Glassworm is back: A new wave of invisible Unicode attacks hits repositories

Detection & Mitigation Ideas

  • Many argue this class of attack is easy to detect mechanically:
    • Simple grep regexes for zero‑width/variation selector code points are suggested.
    • Lint rules or AV rules could flag any occurrence of eval() and non‑printing characters.
    • Some teams already enforce “ASCII-only source” or “no Unicode in code” via linters/hooks.
  • Others prefer a narrower blocklist: e.g., flag variation selectors and zero‑width characters specifically in source files while still allowing Unicode in resources/docs.
  • Pre‑commit hooks and CI checks are proposed as language‑agnostic defenses.

Responsibility of Platforms & Tools

  • Strong view that GitHub (and similar platforms/editors) should:
    • Highlight invisible characters in diffs and code views.
    • Provide built‑in scanning similar to secret scanning.
  • Debate over whether this is a moral “responsibility” vs just “good product design,” but broad agreement it would improve safety.
  • One commenter notes GitHub already advertises a warning for hidden Unicode, but it reportedly fails in some cases; a bug bounty confirmed the issue but was deemed low‑risk to fix.

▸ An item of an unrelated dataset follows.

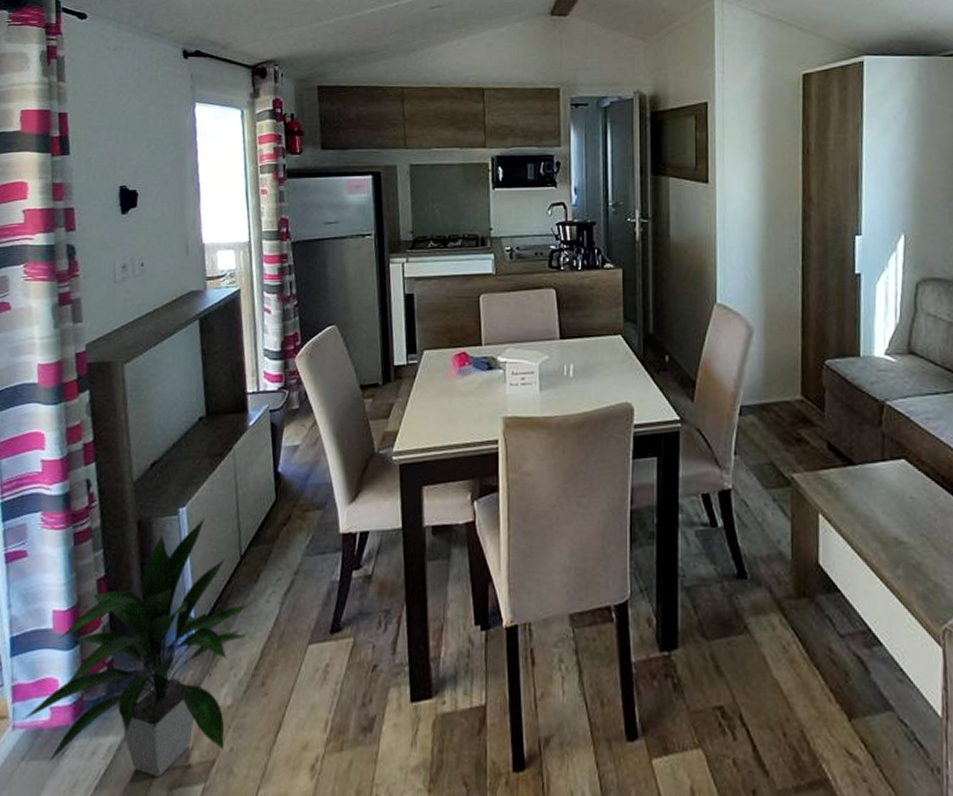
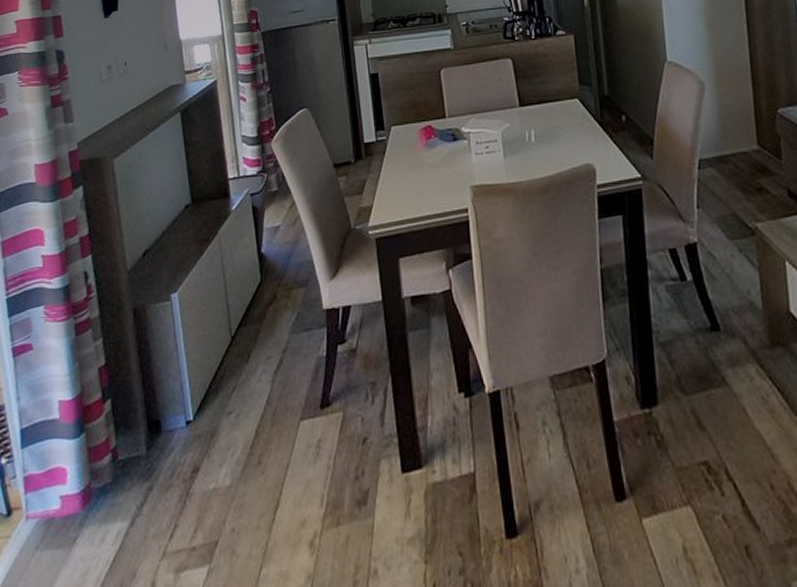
indoor plant: present [21,517,249,777] -> none [34,301,241,561]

Eval and Code Review Practices

  • Widespread agreement that eval() is almost always a red flag and should trigger heightened scrutiny or be banned by policy.
  • Some note rare legitimate uses, but still treat it as a “live bomb.”
  • Example code shows how to evade simple eval keyword searches using the Function constructor and obfuscation.
  • Several criticize maintainers merging code with opaque transforms and eval, though others point out that in at least one highlighted repo the likely vector was stolen credentials and a malicious force‑push, not a reviewed PR.

Debate on Unicode in Source Code

  • One camp argues invisible characters and visually confusable code points are design mistakes; they advocate ASCII‑only source or whitelisting a tiny visible subset.
  • The opposing camp counters that invisible characters are essential for real‑world writing systems (RTL scripts, ligatures, word breaks, Hangul, Mongolian, etc.) and that Unicode’s goal is semantic, not purely visual.
  • A compromise position suggests: keep full Unicode for text in general, but treat many invisible or presentation‑only characters as inherently suspect in source code and flag them by default.

How Serious is the Threat?

  • Some think the danger is overstated: an eval() on an “empty” string already looks suspicious, regardless of invisible payload.
  • Others stress that invisible characters underpin broader attack classes (direction overrides, lookalikes, escape sequences) and that relying solely on human review is demonstrably insufficient; automated checks and better tooling are seen as necessary.